_Data extract_
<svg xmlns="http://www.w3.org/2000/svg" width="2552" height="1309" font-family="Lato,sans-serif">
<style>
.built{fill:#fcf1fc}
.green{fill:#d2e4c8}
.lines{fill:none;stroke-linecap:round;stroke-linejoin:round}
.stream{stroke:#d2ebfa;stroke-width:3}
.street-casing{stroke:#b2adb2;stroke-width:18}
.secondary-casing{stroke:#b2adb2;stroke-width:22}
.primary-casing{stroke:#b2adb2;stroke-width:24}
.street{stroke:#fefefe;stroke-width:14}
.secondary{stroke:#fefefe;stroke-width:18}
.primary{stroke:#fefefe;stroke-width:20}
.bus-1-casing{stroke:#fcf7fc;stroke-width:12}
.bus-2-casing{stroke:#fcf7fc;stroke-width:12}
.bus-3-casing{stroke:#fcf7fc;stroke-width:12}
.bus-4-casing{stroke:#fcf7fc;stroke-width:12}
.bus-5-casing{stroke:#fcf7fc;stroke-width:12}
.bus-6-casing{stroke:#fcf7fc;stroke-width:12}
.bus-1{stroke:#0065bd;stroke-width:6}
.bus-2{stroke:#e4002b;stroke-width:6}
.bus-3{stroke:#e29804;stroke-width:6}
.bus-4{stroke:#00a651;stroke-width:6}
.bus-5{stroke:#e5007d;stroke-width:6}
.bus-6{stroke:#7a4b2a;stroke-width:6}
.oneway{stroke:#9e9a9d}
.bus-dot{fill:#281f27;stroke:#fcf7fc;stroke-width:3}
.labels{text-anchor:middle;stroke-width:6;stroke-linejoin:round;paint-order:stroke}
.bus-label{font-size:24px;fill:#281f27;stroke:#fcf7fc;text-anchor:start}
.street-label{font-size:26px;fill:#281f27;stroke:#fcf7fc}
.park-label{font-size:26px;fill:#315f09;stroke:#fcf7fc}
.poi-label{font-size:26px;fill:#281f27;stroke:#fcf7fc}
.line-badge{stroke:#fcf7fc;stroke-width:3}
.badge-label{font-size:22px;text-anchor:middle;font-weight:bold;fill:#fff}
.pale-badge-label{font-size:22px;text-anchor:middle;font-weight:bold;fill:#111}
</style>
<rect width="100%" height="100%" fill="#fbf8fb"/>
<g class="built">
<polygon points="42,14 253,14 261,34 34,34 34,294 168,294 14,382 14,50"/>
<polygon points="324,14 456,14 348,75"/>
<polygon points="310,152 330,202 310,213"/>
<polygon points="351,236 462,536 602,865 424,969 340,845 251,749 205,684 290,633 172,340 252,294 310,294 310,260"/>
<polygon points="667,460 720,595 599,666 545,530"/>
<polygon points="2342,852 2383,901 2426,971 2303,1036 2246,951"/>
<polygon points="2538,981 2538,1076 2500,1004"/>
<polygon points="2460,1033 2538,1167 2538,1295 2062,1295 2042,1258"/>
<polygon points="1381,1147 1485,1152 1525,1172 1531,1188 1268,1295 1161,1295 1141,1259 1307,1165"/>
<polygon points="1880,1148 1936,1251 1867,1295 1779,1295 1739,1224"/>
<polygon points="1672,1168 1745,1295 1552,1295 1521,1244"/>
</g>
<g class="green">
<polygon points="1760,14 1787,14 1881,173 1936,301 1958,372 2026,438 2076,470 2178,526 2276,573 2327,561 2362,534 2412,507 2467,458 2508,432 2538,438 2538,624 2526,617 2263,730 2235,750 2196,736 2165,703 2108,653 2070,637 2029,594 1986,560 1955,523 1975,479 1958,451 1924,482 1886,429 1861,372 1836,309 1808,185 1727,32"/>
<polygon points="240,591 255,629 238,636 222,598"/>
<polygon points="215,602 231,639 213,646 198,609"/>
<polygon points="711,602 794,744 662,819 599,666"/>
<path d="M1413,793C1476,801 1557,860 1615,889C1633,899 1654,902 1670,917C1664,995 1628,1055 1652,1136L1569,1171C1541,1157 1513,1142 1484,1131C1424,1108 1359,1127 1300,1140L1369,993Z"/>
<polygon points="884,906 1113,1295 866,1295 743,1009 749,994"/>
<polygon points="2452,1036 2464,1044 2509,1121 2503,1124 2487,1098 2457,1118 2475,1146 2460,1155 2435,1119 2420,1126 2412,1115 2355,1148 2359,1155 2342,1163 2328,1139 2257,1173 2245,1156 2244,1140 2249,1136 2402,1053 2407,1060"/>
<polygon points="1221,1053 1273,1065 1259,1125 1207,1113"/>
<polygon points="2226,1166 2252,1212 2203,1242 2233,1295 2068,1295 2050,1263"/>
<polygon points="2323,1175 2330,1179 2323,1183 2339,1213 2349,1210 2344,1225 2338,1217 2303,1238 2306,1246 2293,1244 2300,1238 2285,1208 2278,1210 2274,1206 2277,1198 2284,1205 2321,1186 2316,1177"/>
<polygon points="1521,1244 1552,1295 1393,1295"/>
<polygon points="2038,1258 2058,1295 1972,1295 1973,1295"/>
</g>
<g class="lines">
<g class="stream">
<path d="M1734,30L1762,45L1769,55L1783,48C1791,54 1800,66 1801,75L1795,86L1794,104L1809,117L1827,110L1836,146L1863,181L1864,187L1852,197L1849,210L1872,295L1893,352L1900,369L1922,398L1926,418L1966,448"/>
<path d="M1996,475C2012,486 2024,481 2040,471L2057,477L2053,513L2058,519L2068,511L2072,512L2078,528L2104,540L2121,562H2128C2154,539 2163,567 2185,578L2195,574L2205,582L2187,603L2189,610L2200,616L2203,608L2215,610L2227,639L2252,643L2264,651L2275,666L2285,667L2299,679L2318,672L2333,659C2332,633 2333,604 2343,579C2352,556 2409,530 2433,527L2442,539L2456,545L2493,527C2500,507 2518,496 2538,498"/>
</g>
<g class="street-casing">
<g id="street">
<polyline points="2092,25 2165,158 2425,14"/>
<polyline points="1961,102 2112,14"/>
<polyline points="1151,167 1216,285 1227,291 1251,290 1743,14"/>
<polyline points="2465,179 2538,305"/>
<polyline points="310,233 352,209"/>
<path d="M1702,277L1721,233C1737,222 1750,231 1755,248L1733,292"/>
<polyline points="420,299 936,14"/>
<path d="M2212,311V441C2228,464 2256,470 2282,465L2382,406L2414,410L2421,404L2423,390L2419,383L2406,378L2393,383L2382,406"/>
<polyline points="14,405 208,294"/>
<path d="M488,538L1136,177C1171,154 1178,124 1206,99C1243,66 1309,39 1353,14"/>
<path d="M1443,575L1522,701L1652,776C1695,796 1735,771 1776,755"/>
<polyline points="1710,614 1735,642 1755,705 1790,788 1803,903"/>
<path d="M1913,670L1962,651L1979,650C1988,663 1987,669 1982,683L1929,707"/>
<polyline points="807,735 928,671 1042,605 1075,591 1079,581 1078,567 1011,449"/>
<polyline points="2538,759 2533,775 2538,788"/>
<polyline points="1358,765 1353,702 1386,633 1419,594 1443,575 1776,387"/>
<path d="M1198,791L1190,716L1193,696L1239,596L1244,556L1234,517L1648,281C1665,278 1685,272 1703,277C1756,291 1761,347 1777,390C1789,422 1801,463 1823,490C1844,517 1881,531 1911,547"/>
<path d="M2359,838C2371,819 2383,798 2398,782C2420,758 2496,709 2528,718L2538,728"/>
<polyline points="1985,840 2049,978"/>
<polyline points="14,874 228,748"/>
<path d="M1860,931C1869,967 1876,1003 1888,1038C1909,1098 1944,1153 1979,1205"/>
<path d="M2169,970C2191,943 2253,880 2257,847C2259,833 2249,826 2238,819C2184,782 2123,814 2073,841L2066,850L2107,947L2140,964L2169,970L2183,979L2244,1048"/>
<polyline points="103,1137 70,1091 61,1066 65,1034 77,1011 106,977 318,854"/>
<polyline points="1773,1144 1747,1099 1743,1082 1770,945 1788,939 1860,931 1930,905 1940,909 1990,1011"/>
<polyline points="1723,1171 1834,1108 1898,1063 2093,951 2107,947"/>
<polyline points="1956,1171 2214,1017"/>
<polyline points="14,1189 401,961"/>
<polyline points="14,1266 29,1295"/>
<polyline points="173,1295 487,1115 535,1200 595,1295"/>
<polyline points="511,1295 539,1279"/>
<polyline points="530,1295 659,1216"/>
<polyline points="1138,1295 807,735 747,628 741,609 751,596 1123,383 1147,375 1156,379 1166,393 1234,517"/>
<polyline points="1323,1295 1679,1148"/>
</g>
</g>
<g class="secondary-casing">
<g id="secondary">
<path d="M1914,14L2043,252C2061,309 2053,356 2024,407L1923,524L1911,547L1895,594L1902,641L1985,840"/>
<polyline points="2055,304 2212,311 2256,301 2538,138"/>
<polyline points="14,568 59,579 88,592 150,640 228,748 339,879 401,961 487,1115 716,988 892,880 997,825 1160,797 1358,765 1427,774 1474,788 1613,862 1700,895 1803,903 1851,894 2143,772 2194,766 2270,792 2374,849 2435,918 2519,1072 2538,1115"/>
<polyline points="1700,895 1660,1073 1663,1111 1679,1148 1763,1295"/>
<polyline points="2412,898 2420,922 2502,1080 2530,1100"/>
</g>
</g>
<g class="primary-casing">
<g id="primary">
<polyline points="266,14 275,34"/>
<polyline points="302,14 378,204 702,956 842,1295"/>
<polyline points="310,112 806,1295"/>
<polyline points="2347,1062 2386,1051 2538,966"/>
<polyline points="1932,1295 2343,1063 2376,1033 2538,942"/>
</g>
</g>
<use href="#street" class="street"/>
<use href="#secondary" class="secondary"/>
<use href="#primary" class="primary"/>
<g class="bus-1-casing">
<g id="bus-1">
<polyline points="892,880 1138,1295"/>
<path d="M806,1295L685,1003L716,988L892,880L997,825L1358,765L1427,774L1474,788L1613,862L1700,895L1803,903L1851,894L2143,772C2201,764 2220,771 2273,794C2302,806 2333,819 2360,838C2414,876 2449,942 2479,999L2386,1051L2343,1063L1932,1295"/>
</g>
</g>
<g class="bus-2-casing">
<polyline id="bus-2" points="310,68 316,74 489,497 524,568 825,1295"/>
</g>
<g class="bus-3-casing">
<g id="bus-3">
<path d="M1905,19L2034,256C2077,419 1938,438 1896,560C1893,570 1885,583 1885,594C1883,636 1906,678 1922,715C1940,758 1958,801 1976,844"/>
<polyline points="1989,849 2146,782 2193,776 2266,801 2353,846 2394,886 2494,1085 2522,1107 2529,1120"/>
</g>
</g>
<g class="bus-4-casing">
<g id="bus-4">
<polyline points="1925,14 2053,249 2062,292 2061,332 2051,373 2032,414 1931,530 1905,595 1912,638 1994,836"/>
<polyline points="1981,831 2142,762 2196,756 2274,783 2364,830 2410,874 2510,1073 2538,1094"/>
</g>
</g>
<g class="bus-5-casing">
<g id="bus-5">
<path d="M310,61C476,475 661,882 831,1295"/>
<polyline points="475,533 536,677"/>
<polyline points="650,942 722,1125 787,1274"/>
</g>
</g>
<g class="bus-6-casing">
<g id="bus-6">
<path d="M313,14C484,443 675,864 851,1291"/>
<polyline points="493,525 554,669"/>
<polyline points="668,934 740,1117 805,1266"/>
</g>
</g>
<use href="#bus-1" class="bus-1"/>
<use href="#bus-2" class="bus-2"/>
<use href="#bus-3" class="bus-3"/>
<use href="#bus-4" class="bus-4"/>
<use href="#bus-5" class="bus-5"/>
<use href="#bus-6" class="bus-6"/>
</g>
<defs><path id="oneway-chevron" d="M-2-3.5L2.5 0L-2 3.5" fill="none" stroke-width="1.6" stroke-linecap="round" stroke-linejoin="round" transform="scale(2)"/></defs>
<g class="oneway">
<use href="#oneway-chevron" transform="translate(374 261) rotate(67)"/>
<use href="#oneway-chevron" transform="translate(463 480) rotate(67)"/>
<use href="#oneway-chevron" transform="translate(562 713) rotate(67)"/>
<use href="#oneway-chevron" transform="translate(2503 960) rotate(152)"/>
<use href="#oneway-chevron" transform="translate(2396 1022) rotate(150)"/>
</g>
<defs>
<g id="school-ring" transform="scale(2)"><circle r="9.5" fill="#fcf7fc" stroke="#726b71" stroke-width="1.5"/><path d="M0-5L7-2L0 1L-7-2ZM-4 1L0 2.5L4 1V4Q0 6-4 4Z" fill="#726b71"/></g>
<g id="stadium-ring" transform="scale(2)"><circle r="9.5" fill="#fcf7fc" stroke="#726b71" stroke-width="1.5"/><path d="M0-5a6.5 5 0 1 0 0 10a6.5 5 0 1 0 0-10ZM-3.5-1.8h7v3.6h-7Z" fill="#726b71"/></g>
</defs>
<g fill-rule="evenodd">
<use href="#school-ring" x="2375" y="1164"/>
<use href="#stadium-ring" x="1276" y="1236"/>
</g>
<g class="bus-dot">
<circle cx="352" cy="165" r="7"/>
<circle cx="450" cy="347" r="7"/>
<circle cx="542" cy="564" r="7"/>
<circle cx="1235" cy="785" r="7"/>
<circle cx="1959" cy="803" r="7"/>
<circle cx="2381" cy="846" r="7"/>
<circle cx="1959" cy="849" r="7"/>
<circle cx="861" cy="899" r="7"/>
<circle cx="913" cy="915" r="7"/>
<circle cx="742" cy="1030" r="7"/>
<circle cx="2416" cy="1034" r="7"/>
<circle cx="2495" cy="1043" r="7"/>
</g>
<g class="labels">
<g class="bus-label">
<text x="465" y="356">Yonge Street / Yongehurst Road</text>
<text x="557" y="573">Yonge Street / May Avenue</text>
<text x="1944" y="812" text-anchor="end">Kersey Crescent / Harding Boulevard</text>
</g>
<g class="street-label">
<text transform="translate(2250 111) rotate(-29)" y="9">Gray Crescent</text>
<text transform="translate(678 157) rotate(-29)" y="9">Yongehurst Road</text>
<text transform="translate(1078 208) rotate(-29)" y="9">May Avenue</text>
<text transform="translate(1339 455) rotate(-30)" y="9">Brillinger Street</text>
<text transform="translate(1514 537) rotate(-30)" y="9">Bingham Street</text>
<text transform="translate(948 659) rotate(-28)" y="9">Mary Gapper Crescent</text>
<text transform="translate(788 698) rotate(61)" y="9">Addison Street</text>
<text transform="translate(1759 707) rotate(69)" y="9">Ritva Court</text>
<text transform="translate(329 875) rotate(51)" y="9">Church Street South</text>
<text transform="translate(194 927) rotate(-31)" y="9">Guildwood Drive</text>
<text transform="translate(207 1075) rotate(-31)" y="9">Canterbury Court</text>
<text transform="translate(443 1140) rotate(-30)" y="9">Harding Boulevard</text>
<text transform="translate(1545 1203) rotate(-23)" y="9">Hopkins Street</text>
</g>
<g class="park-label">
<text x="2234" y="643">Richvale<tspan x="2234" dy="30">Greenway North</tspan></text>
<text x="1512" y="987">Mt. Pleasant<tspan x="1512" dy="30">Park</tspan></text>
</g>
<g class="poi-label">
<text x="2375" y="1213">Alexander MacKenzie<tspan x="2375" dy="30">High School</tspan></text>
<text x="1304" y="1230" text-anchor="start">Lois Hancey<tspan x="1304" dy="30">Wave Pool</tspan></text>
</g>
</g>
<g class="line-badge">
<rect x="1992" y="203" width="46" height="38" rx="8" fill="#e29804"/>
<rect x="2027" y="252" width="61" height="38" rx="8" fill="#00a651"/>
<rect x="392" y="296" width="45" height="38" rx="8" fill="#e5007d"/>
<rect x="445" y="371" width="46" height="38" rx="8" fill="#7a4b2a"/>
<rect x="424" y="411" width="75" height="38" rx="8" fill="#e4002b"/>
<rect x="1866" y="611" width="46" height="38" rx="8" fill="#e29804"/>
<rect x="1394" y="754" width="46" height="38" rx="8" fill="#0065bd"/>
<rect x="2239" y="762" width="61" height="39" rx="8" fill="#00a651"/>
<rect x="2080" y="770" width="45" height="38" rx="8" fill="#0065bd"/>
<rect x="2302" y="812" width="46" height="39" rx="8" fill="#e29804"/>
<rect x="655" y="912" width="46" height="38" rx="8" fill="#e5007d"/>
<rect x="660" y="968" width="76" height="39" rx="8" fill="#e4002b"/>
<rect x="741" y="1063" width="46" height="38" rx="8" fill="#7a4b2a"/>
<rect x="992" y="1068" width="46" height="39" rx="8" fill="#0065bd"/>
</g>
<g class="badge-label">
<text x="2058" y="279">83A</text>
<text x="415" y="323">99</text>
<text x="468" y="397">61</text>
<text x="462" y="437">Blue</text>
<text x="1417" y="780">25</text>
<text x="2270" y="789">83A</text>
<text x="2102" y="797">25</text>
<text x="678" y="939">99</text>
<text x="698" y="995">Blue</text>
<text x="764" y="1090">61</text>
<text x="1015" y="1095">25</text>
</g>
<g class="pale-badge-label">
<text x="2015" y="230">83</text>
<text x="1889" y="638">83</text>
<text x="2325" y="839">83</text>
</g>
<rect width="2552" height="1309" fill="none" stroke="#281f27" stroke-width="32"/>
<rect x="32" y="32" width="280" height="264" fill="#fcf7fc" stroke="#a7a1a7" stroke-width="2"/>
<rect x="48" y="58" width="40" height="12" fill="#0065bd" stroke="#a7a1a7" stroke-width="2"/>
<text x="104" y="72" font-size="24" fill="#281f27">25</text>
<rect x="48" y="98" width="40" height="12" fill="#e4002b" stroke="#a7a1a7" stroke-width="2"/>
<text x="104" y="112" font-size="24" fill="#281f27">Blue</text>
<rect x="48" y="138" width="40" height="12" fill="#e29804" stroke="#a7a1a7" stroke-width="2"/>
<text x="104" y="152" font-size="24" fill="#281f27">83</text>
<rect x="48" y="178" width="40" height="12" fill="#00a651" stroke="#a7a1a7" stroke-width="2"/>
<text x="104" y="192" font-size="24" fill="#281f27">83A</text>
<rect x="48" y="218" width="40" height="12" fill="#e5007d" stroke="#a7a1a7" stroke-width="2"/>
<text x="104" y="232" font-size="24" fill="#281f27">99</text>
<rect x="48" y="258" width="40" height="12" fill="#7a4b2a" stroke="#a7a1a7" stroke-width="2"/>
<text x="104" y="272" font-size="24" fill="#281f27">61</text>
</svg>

_Work task_
Scan the listing and copy every line where the string "lines" shows up.

_Finished task_
.lines{fill:none;stroke-linecap:round;stroke-linejoin:round}
<g class="lines">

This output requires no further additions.